"T" -time Etiquette
POSTCARD FROM BOSTON
My life revolves around the red line. Each day, I take the T from the Harvard Square stop to Quincy Adams, birthplace of our second president, and a tribute to our sixth. I crowd onto the odor-laden train each morning, jostling for arm space with all the other harried commuters, who treat my arm as if it were an encroachment on their personal space and grudgingly tolerate it. The train pulls out of Harvard Square only after it has nearly amputated some last minute arrival's body part with its unforgiving doors, bursting to the seams with the teeming masses of society. For eighty-five cents, you get social integration, up close and personal. At Park Street, the train clears out and I can finally sit down as the train lurches toward my destination, the next-to-the-last stop on the line.
The T is a place where people remain wary at all times, furtively darting their eyes from left to right in an almost-reflexive attempt to gauge the status of the person next to them. There are no formal, verbalized rules of etiquette, just a silent code of conduct governing the vast unknown: thou shall not make accidental physical contact with thy seat mate; thou shall not speak; thou shall not meet another's gaze. To do any of the aforementioned would immediately render one "psycho," society's swift condemnation on deviation.
The other day, a deaf man was plying his trade on the 10 p.m. outbound train, selling miniature screwdrivers with the tags "Please support the deaf with a dollar donation" attached to them. The tag concluded with a disarmingly friendly sketch of the sign language symbol for smile and then a smiley face. The man walked haltingly up and down the train, placing a tool set on each empty seat, but each passenger pretended not to see him or unintentionally flinched as he came near. One would have thought the man contagious--and not merely deaf.
To avoid contact of any sort, the passengers are immersed in their periodicals, which simultaneously serve as diversion, conversation barrier and escape mechanism. All's fair in love, war and commuting. Children use their book bags to reserve the seats next to them, adults use their briefcases to barricade their space from adjacent ones and both young and old huddle near the ends of the rows as if somehow, these coveted seats could offer salvation. In less crowded trains, even stricter codes of propriety are observed. The every-other-seat rule is assiduously practiced as both genders stretch out arms or legs in a not-so-covert attempt to prevent other people from occupying adjacent seats.

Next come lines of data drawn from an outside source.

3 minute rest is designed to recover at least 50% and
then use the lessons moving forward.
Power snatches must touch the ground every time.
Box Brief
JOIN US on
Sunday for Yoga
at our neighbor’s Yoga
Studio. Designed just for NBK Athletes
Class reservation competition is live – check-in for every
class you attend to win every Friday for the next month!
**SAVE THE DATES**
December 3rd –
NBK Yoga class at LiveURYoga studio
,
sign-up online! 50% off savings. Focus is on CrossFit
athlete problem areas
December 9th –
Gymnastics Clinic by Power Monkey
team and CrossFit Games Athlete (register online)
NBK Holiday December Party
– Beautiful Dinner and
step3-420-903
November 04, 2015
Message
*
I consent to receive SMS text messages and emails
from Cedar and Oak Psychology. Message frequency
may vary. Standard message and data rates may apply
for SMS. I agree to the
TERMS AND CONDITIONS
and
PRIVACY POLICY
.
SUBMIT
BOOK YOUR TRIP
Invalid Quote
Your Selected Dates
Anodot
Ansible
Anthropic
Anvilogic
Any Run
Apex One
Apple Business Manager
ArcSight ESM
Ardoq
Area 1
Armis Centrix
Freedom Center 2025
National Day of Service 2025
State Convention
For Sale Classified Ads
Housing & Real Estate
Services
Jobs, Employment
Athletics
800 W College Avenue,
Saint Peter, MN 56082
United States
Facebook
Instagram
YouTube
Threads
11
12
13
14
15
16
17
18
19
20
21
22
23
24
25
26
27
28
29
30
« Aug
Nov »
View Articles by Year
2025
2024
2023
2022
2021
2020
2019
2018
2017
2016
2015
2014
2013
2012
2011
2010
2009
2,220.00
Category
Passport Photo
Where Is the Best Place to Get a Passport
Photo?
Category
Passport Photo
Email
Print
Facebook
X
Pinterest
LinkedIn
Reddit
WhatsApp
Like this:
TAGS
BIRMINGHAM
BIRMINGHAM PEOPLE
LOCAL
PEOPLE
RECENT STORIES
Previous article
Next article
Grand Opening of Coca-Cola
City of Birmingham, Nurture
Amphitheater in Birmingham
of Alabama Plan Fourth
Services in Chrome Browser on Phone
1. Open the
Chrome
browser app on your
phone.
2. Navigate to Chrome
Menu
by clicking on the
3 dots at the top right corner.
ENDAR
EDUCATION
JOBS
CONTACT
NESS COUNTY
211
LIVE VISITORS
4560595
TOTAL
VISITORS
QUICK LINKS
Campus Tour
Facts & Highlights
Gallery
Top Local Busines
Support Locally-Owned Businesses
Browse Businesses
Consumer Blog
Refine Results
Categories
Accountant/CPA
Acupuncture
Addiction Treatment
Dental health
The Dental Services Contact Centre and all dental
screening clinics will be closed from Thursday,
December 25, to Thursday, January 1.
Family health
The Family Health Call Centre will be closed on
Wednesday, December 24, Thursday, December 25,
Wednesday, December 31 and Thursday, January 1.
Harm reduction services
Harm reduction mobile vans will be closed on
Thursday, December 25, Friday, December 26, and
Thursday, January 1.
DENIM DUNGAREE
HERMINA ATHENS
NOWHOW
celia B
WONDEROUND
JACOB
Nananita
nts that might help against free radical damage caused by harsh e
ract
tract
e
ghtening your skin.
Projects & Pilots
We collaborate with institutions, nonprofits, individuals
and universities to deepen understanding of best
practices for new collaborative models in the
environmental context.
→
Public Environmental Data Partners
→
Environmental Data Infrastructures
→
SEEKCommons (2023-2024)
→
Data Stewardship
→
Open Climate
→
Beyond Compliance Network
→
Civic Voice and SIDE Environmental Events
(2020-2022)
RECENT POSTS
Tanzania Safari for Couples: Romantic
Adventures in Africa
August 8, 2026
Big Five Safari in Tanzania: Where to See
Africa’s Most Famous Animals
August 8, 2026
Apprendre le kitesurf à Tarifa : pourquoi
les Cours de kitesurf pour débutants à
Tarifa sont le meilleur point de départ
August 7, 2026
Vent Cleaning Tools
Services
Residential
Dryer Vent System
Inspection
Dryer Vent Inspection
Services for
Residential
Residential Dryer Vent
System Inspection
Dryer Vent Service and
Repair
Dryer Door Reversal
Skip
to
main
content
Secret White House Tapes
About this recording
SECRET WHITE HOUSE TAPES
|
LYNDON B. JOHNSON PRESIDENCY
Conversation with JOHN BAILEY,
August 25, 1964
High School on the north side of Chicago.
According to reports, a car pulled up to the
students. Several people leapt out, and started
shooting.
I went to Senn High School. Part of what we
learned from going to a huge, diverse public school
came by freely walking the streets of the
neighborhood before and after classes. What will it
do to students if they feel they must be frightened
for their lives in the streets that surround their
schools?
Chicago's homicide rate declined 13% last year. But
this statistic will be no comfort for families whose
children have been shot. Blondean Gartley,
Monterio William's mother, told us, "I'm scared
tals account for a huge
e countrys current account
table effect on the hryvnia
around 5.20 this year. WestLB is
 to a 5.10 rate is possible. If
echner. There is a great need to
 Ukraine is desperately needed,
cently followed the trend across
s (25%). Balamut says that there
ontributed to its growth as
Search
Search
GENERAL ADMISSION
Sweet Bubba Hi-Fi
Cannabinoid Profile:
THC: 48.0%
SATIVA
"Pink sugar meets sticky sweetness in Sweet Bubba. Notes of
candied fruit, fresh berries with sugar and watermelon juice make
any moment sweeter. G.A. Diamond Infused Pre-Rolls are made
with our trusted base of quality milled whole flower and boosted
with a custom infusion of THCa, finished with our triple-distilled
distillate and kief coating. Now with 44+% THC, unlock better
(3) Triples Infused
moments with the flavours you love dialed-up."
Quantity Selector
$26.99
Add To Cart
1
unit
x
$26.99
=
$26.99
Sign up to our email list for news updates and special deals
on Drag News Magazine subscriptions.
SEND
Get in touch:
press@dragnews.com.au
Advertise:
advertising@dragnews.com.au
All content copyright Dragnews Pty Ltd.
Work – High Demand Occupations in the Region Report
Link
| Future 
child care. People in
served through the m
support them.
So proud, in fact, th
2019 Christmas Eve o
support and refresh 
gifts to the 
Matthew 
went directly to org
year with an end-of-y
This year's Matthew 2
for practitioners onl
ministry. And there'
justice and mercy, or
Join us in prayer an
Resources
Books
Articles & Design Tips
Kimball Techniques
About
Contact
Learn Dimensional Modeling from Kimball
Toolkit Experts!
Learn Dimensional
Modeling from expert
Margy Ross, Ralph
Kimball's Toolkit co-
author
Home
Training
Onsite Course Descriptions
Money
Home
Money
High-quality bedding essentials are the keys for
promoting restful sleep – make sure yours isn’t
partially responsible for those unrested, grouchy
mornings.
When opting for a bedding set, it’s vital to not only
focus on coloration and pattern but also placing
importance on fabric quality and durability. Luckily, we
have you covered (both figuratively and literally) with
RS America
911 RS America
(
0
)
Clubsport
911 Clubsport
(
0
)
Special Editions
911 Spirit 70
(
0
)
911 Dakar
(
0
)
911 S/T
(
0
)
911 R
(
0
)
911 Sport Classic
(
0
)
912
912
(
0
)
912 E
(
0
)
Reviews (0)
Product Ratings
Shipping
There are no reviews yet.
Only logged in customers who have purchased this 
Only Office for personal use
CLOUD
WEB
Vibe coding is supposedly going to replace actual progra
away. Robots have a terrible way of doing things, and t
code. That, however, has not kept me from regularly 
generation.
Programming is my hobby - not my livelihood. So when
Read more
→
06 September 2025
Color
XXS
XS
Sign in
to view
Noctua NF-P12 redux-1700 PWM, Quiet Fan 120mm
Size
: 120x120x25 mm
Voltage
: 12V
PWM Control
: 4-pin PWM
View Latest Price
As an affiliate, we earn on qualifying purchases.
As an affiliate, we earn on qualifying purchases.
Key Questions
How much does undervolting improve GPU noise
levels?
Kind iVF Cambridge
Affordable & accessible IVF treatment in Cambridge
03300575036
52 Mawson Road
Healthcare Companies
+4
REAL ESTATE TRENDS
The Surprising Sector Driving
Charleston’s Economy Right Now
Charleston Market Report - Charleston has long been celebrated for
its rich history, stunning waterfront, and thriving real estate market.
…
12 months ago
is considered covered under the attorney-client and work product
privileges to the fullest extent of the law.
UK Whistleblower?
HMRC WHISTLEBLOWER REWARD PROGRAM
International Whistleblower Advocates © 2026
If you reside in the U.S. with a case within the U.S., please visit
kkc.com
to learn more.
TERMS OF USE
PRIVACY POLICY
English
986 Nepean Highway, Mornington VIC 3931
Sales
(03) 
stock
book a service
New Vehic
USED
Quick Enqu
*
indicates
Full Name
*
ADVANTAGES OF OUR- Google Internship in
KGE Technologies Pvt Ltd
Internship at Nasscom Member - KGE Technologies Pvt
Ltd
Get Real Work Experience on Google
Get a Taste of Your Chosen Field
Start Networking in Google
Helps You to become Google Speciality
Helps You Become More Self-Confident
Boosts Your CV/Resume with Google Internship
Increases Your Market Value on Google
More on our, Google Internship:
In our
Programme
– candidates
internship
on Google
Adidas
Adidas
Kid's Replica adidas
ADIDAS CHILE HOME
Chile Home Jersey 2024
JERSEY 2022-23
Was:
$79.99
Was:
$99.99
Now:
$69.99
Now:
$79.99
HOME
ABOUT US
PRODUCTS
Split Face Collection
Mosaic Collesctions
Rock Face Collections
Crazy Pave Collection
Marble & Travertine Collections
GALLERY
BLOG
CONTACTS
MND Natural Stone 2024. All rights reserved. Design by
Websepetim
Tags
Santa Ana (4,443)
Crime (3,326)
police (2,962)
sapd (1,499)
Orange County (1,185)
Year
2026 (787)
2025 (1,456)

Earlier this week, I was part of the 6 p.m. rush to get home. An unkempt man was trying to make conversation with a fashionable woman decked out in a Chanel-style jacket and tailored pants. "You look about fourteen," he said to the obviously forty-something woman. "Do you know that if you were a dog, you would be two?" The woman let out a nervous peal of laughter, uncertain whether the conversion from human to dog years was a blatant attempt to impress her or the tangential musings of a madman. At the sound of her voice, three well-groomed businessmen lifted their heads quizzically and ever so slightly from their periodicals, as if to offer assistance.
She was one of "them," from her well-coifed hair to her well-polished Nikes, and despite, or perhaps because of, the highly stratified world of T-commuting, they would jump to her defense if need be. De facto groups of "us" vs. "them" spring up each day, in each train, on each ride, based upon superficial perceptions such as these.
Nevertheless, such behavior is not wholly without rationale. Although Alexis de Tocqueville once said that Americans had a special predilection for group association, modern advertisers today's news anchors emphasize the dangers implicit in communal trust. In a society riddled with menacing sound bites, the passenger two seats over could very well be a psychopathic killer, a child molester or even a teenager who just dumped her baby in the trash bin.
In Los Angeles, we commute alone, huddling over our steering wheels in our haste to get from one spot to another. Interaction occurs when one or our neighbors drives with us in the express carpool lane, and personal expression is limited to the middle-finger salute. Isolation reigns as our gas-guzzling engines idle away in the triple and quadruple-deckered highways. Yet this summer I have learned that even amidst the teeming throngs of Boston's crowded and forcibly interactive populace, humanity exists no closer and may, in fact, be even further apart.
Abby Y. Fung '99 is spending her summer in Boston.